Column: Copper may be too relaxed about Russian supply threat | Reuters

However, last year’s trade figures highlight a significant kink in the flow of Russian copper to China.

Russia counted 155,000 tonnes going out to China but China counted 403,000 tonnes of Russian metal coming in.

There was a similar gap in the 2020 trade figures, Russia exporting 276,000 tonnes to China and China importing 420,000 tonnes of Russian copper.

It’s clear that a significant amount of Russian copper being shipped to the Netherlands – the second largest destination after China – is being churned through either physical or LME trading systems before heading on a boat to Shanghai.

Although there is a direct rail link between Russia and China, currently used to transport copper concentrates, it has little spare capacity for refined metal, according to Goldman Sachs.

The majority of the country’s refined copper exports to China flow through the Black Sea or via European ports such as Rotterdam.

Both shipping routes are becoming increasingly problematic as self-sanctioning by logistics companies disrupts Russia’s sea-borne trade.
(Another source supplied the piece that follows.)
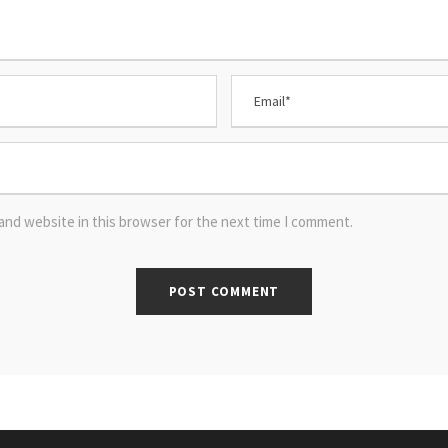
and website in this browser for the next time I comment.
“Until the shipping constraints subside, these copper units are likely to be dislocated from the market,” according to Goldman, which adds that “this implies up to a 50-60kt per month reduction of copper supply to the ex-Russia refined market.”

Thin buffer

It’s questionable to what extent the global refined copper supply chain can handle that scale of disruption right now.

Global exchange stocks are low. There are currently 276,000 tonnes of copper sitting in LME, Shanghai Futures Exchange and CME warehouses.

Total inventory has risen by 85,800 tonnes so far this year but that’s down to the seasonal stock build in China around the lunar new year holidays. Compared with this time last year exchange inventory cover is down by 121,000 tonnes.

LME stocks have fallen by almost 9,000 tonnes since the start of the year and at 79,975 tonnes are equivalent to just over a day’s global usage.

Time-spreads are relaxed but that may have as much to do with the LME’s backwardation caps across all its main contracts as it has with copper’s own dynamics.

By any historical gauge LME inventory is close to depleted and highly vulnerable to any renewed panic buying such as seen in the run-up to last October’s squeeze.

Russian copper isn’t yet sanctioned and it won’t be banned by the LME, for now at least. And even if it were, there’s no doubt that it would find a ready home in China.


But getting it to China means transhipping it through Europe and that’s getting harder by the day.

A readjustment of Russian copper trade flows may not be nearly as smooth as Doctor Copper seems to be expecting.